# Black Rose Evo X DNA75C



## Rob Fisher (17/7/20)

I have been after a Black Rose Evo X DNA75C for some time now and was lucky enough to pick this one up in an auction. It's a 21700 mod and comes with some fancy beauty rings if your Atty is 23mm and less.

The mod apart from been stunning in the looks department it is also very comfortable in the hand which has become one of my main criteria. It is actually pretty small for a 21700 mod and I pleasantly surprised when I got it into my paw. The stab wood finish is perfect and the clear coat they put on is awesome! 

So all in all a real Chicken Dinner!

Reactions: Like 3 | Winner 8


----------



## Rob Fisher (17/7/20)

Black Rose Evo X with Taifun GX using one of the beauty rings!

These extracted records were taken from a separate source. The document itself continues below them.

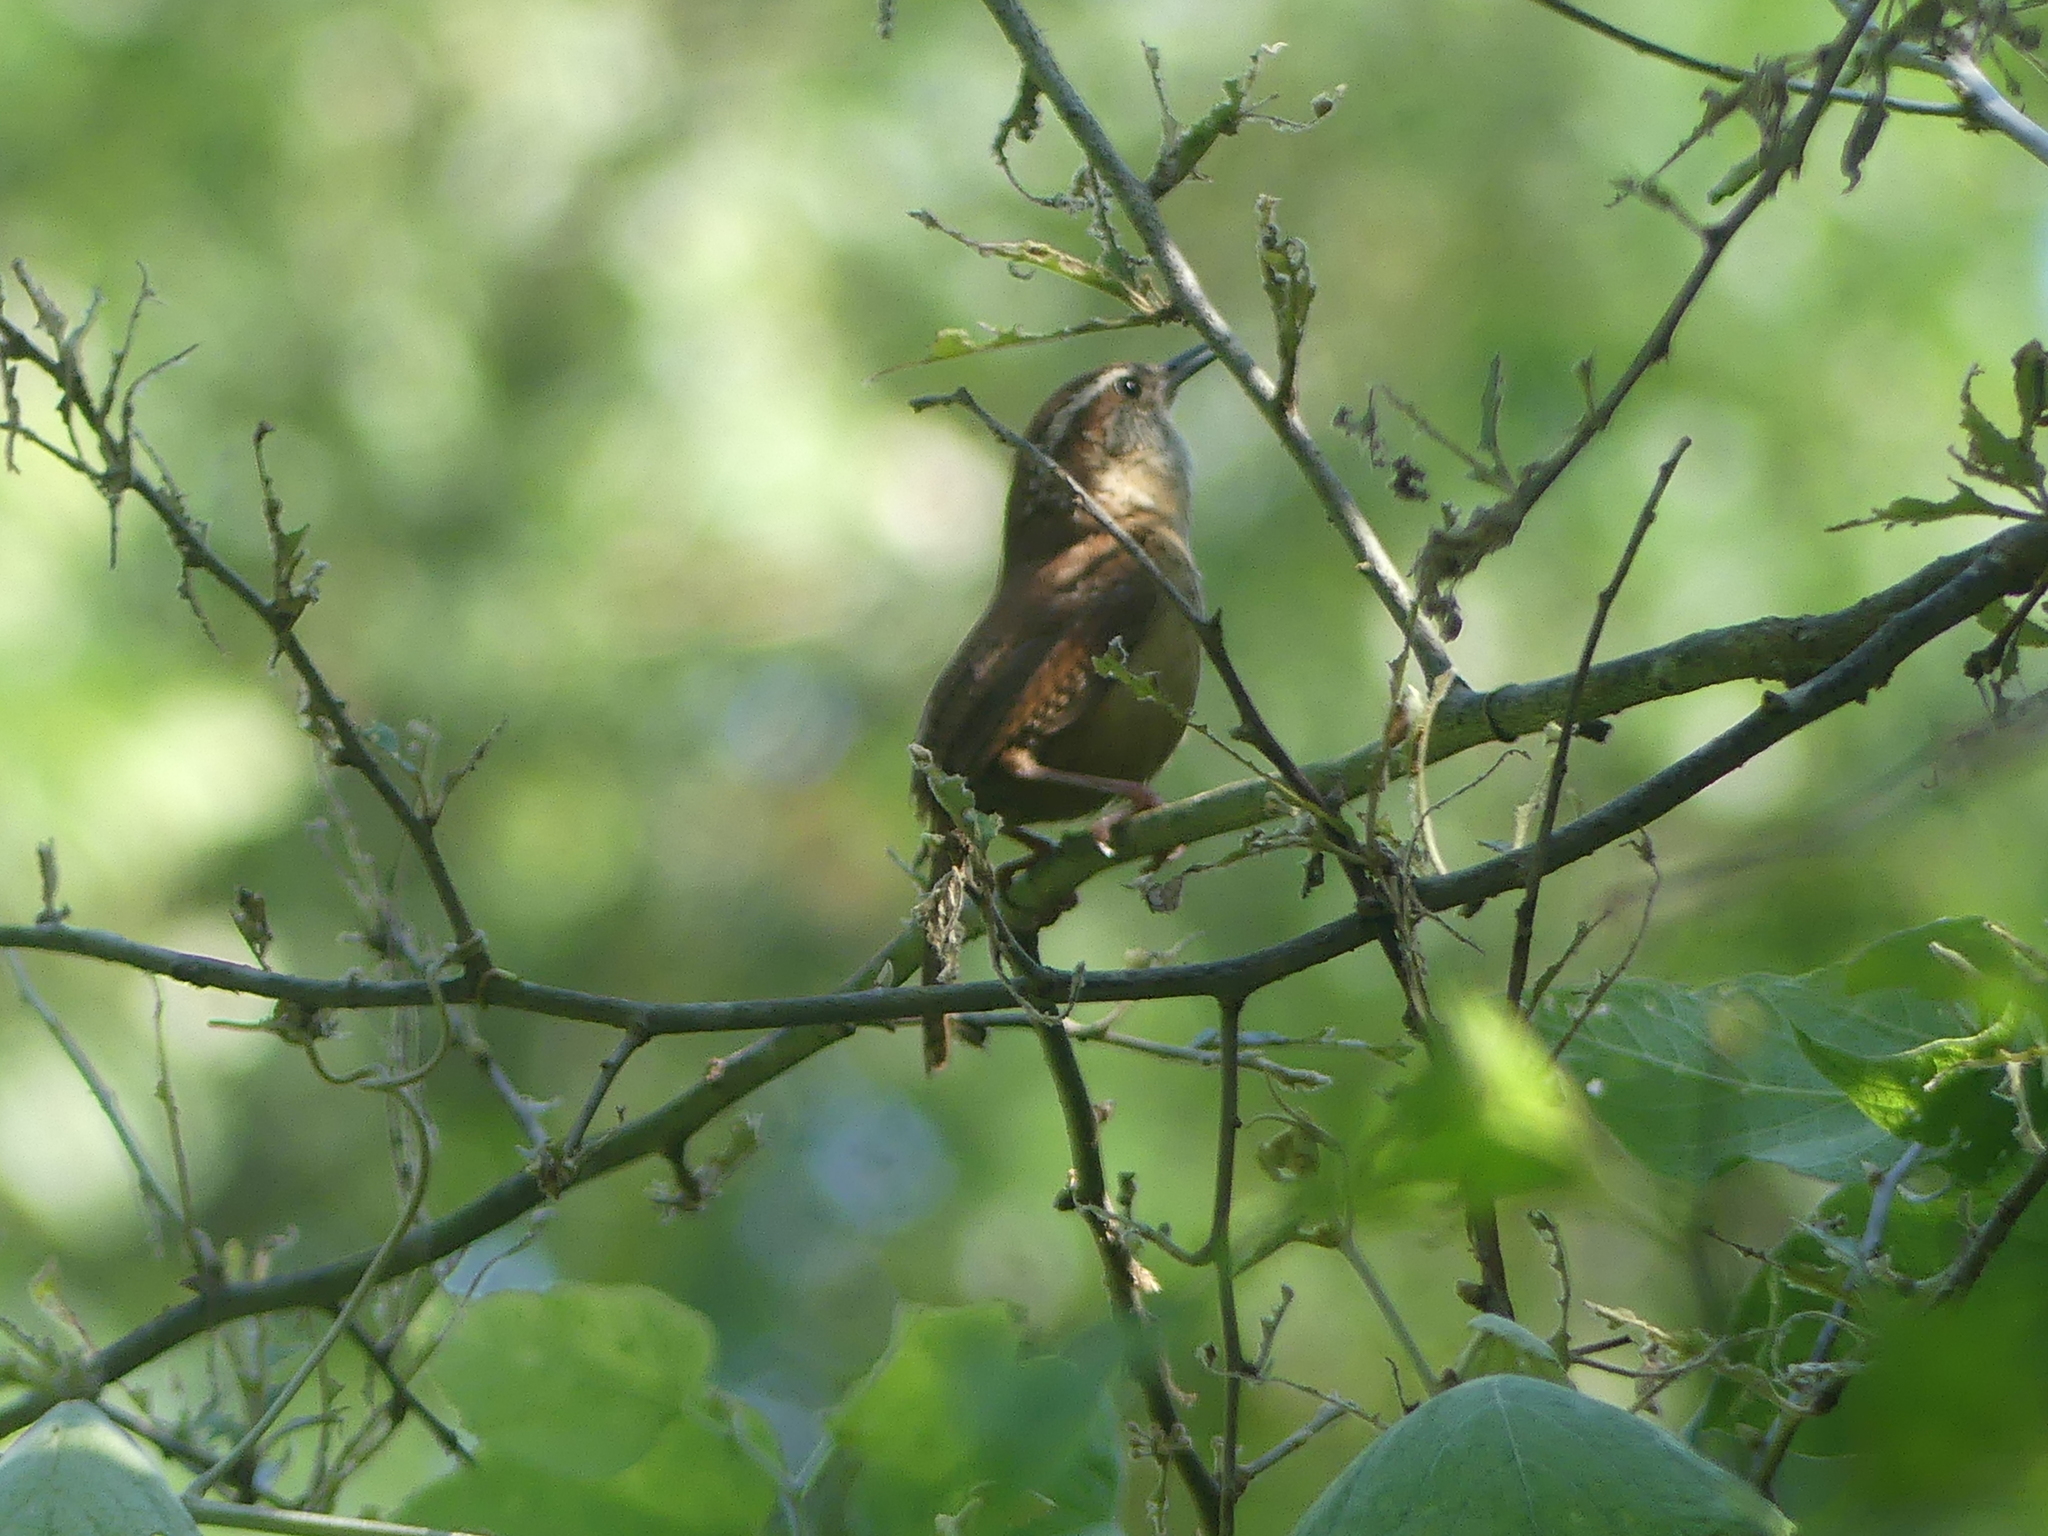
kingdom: Animalia
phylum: Chordata
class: Aves
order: Passeriformes
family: Troglodytidae
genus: Thryothorus
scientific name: Thryothorus ludovicianus
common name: Carolina wren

Reactions: Like 4 | Winner 5


----------



## M.Adhir (18/7/20)

Wow

Reactions: Like 1 | Agree 1


----------



## NecroticAngel (18/7/20)

Shew! Aside from being pretty I like it's a small mod with a big battery

Reactions: Like 1 | Agree 1


----------



## Christos (19/7/20)

I remember ogling over these.

Reactions: Like 1 | Thanks 1


----------